转了五千块並在备註栏打了预支工资四个字。
转完之后他把手机屏幕亮给张灵溪看。
“差点忘了你兜里只剩一百七十二块三毛,这几天总得吃饭吧。
先拿著用,回头从工资里扣。”
张灵溪愣在原地盯著那个数字,嘴唇哆嗦了好几下。
“五千这……太多了吧”
“你要是觉得多我可以改成五百,就是不知道够不够你吃三天。”
张灵溪立刻摇头,手忙脚乱的掏出手机点了收款。
收完钱她攥著手机贴在胸口,鼻子又开始泛红。
陈夜最怕她这个前奏,赶紧开口堵上。
“还有,明天不用来律所了。”
张灵溪的表情从感动瞬间切换成恐慌。
“为什么你是不是不要我了”
“你能不能把你脑袋里的被迫害妄想症先治一治”
陈夜没好气的瞪了她一眼。
“你今天才出院而且创面刚癒合。
出院小结上写的清清楚楚忌剧烈运动忌负重。
你跑去律所搬文件端茶倒水,伤口裂了算谁的”
张灵溪张了张嘴反驳不出来。
“在家老实待著养伤,下午我过来一趟,给你带几本书。

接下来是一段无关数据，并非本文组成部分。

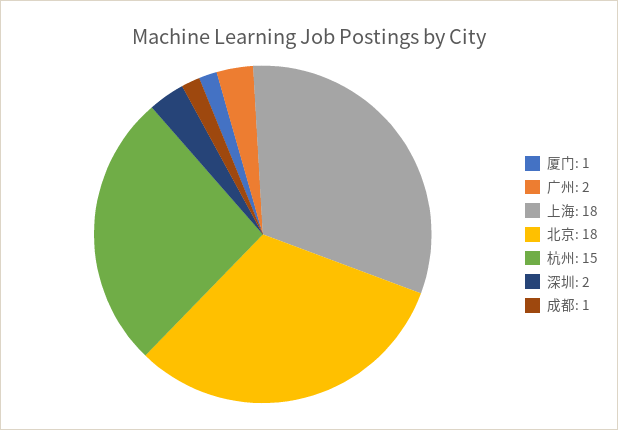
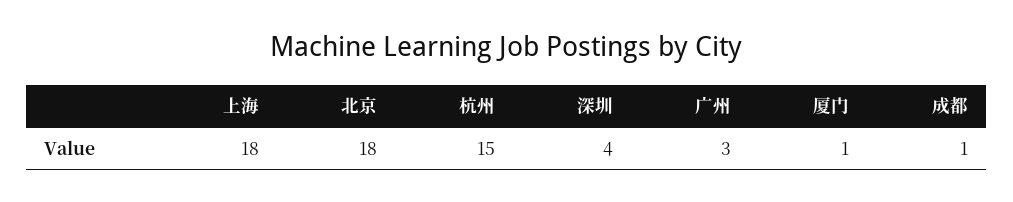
  {
    "厦门": 1,
-   "广州": 2,
+   "广州": 3,
    "上海": 18,
    "北京": 18,
    "杭州": 15,
-   "深圳": 2,
+   "深圳": 4,
    "成都": 1
  }

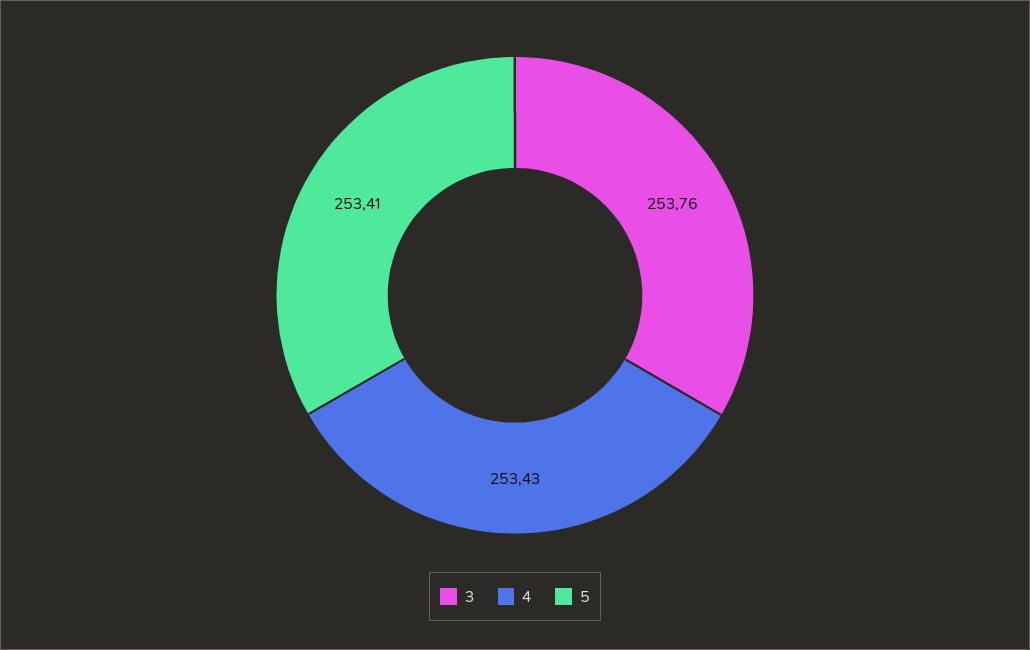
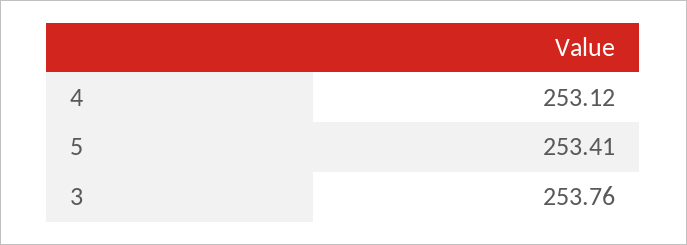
  {
    "3": 253.76,
-   "4": 253.43,
+   "4": 253.12,
    "5": 253.41
  }

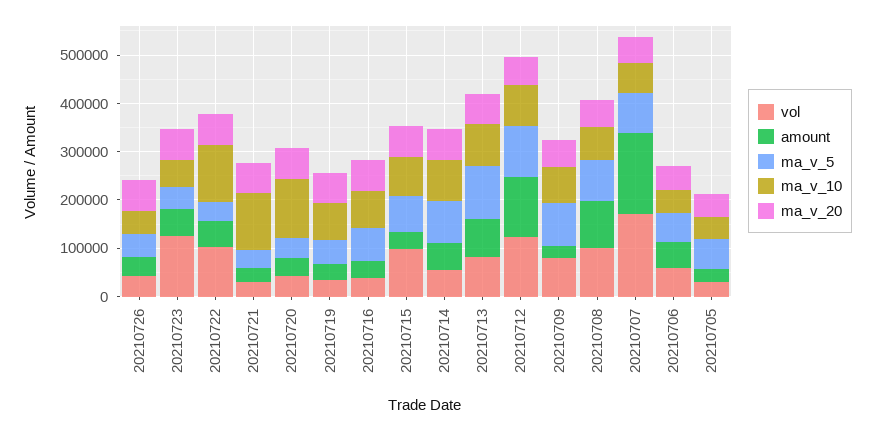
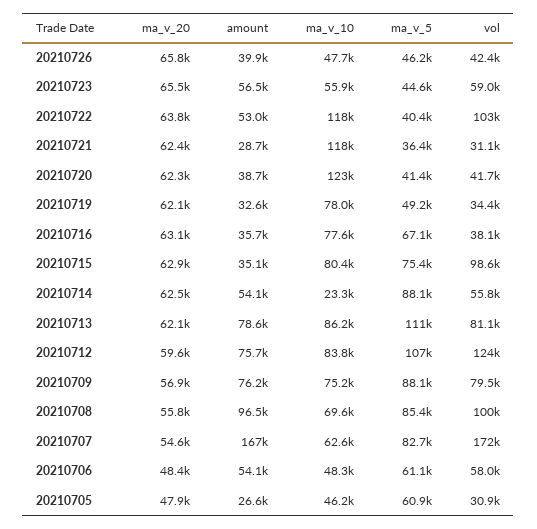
  {
    "vol": {
      "20210726": 42400,
-     "20210723": 120000,
+     "20210723": 59000,
      "20210722": 103000,
      "20210721": 31100,
      "20210720": 41700,
      "20210719": 34400,
      "20210716": 38100,
      "20210715": 98600,
      "20210714": 55800,
      "20210713": 81100,
      "20210712": 124000,
      "20210709": 79500,
      "20210708": 100000,
      "20210707": 172000,
      "20210706": 58000,
      "20210705": 30900
    },
    "amount": {
      "20210726": 39900,
      "20210723": 56500,
      "20210722": 53000,
      "20210721": 28700,
      "20210720": 38700,
      "20210719": 32600,
      "20210716": 35700,
      "20210715": 35100,
      "20210714": 54100,
      "20210713": 78600,
-     "20210712": 120000,
+     "20210712": 75700,
-     "20210709": 20000,
+     "20210709": 76200,
      "20210708": 96500,
      "20210707": 167000,
      "20210706": 54100,
      "20210705": 26600
    },
    "ma_v_5": {
      "20210726": 46200,
      "20210723": 44600,
      "20210722": 40400,
      "20210721": 36400,
      "20210720": 41400,
      "20210719": 49200,
      "20210716": 67100,
      "20210715": 75400,
      "20210714": 88100,
      "20210713": 111000,
      "20210712": 107000,
      "20210709": 88100,
      "20210708": 85400,
      "20210707": 82700,
      "20210706": 61100,
      "20210705": 60900
    },
    "ma_v_10": {
      "20210726": 47700,
      "20210723": 55900,
      "20210722": 118000,
      "20210721": 118000,
      "20210720": 123000,
      "20210719": 78000,
      "20210716": 77600,
      "20210715": 80400,
-     "20210714": 80000,
+     "20210714": 23300,
      "20210713": 86200,
      "20210712": 83800,
      "20210709": 75200,
      "20210708": 69600,
      "20210707": 62600,
      "20210706": 48300,
      "20210705": 46200
    },
    "ma_v_20": {
      "20210726": 65800,
      "20210723": 65500,
      "20210722": 63800,
      "20210721": 62400,
      "20210720": 62300,
      "20210719": 62100,
      "20210716": 63100,
      "20210715": 62900,
      "20210714": 62500,
      "20210713": 62100,
      "20210712": 59600,
      "20210709": 56900,
      "20210708": 55800,
      "20210707": 54600,
      "20210706": 48400,
      "20210705": 47900
    }
  }

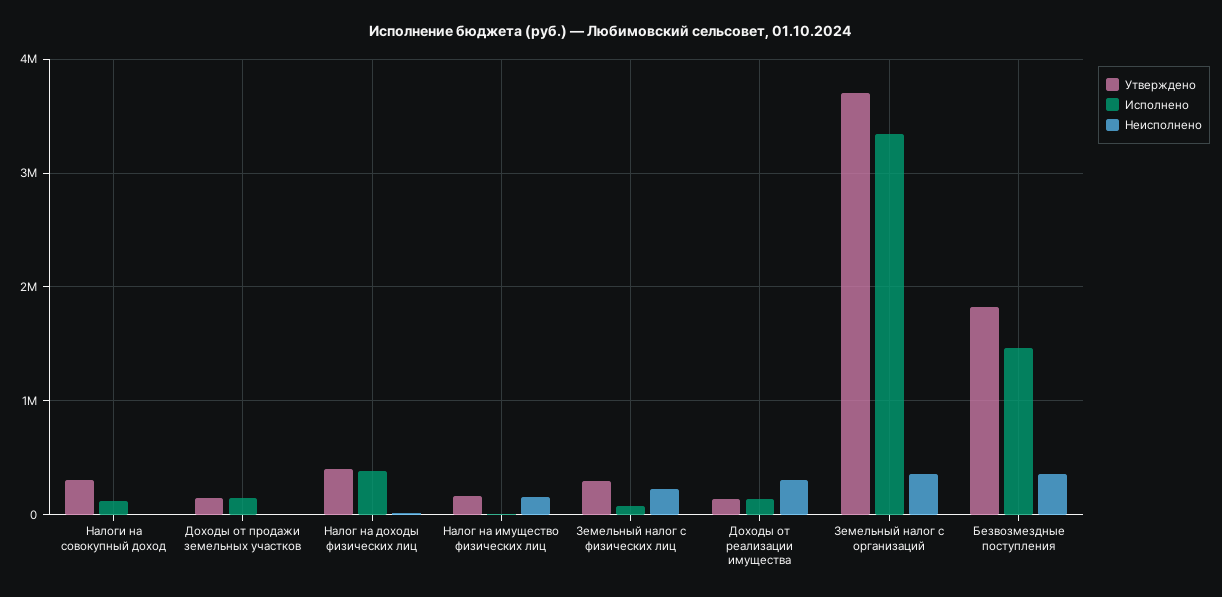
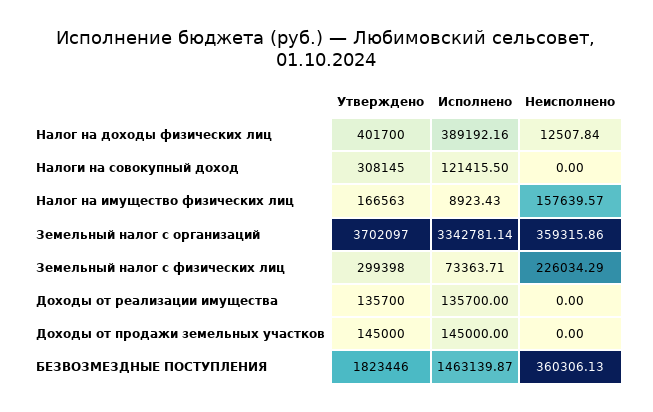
  {
    "Утверждено": {
      "Налоги на совокупный доход": 308145,
      "Доходы от продажи земельных участков": 145000,
      "Налог на доходы физических лиц": 401700,
      "Налог на имущество физических лиц": 166563,
      "Земельный налог с физических лиц": 299398,
      "Доходы от реализации имущества": 135700,
      "Земельный налог с организаций": 3702097,
      "Безвозмездные поступления": 1823446
    },
    "Исполнено": {
      "Налоги на совокупный доход": 121415.5,
      "Доходы от продажи земельных участков": 145000,
      "Налог на доходы физических лиц": 389192.16,
      "Налог на имущество физических лиц": 8923.43,
      "Земельный налог с физических лиц": 73363.71,
      "Доходы от реализации имущества": 135700,
      "Земельный налог с организаций": 3342781.14,
      "Безвозмездные поступления": 1463139.87
    },
    "Неисполнено": {
      "Налоги на совокупный доход": 0,
      "Доходы от продажи земельных участков": 0,
      "Налог на доходы физических лиц": 12507.84,
      "Налог на имущество физических лиц": 157639.57,
      "Земельный налог с физических лиц": 226034.29,
-     "Доходы от реализации имущества": 300000,
+     "Доходы от реализации имущества": 0,
      "Земельный налог с организаций": 359315.86,
      "Безвозмездные поступления": 360306.13
    }
  }

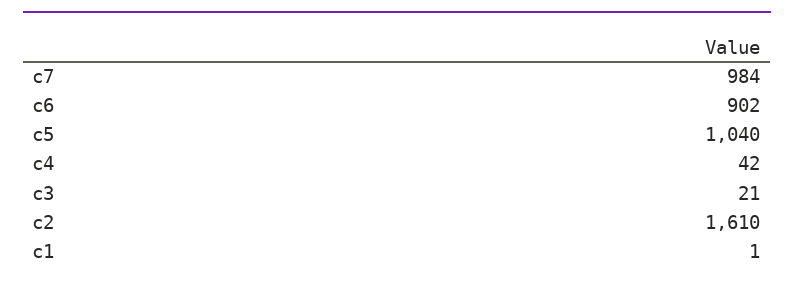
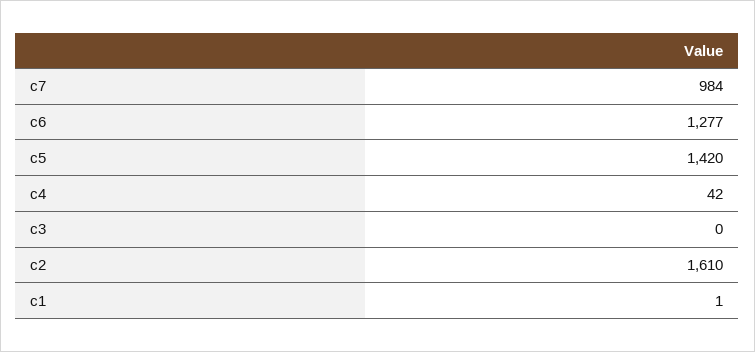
  {
    "c7": 984,
-   "c6": 902,
+   "c6": 1277,
-   "c5": 1040,
+   "c5": 1420,
    "c4": 42,
-   "c3": 21,
+   "c3": 0,
    "c2": 1610,
    "c1": 1
  }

”
“什么书”
“法律实务入门,劳动合同法解读,还有一本民事诉讼流程指南。”
陈夜伸出三根手指。
“你之前在那间屋子里不是自学了一本劳动合同法实务指南吗。
翻的挺旧的,做的记號也不少,但基本功太差错误百出。”
“趁这几天在家把底子打一打,等你来律所干活的时候好歹知道诉状长什么样。”
张灵溪用力点头,眼睛亮的能反光。
“我一定好好看!”
“別一定,看完我要考的不及格扣工资。”
张灵溪的嘴角立刻耷拉了一截。
陈夜懒的跟她扯了,走到客厅中间弯腰去捡那个她蹲了半天都没够著的塑胶袋。
“衣服我帮你放进去,你站著別——”
“不用不用不用!”
张灵溪直接躥过来,两只手拼命去抓塑胶袋的提手。
“我自己来!真的不用你帮忙!我自己能放!”
陈夜被她这反应搞的一头雾水,一个塑胶袋装几件旧衣服至於么。
他还没来得及鬆手,张灵溪就拽住了袋子的另一端。
两个人一左一右较上了劲。
塑胶袋的承受力很差,只听哗啦一声袋底直接裂了。
所有东西哗啦啦倒了一地。
两件t恤,一条运动裤和几双袜子。
然后一堆花花绿绿的东西在地板上散开了。
陈夜低头看著地上的景象,大脑空白了零点五秒。
粉色蕾丝的,黑色纯棉的,浅蓝条纹的,还有一条带草莓印花的。
各种顏色和款式的內衣小裤裤在阳光下铺了一地。
原来这丫头刚才翻袋子的时候把內衣全归拢到了最上层。
打算第一批就塞进衣柜里藏起来。
结果被他一搅和袋子直接裂了。
张灵溪僵在原地,脸从红变成紫红又从紫红变成猪肝色。
她嘴巴张开合上,合上又张开,陈夜也有点掛不住了耳根子发烫。
他两世为人什么场面没见过,跟那么多女人滚过床单也不是第一天了。
可站在一个刚认识的姑娘房间里。
低头看人家全套贴身衣物的场面確实是头一回。
那条草莓印花的內裤正好翻了个面。
朝上的那一面在阳光底下格外鲜艷。
空气安静了五秒。
张灵溪率先崩溃,尖叫著蹲下去用手臂把地上的东西全扫到怀里。
“你別看了!!!”
她的嗓门拔的老高,声带都破音了。
陈夜立刻扭过头去盯天花板,表情管理和心理素质在这一刻算是废了大半。
“我什么都没看见。”
“骗人!你明明看了很久!”
“三秒都不到叫很久”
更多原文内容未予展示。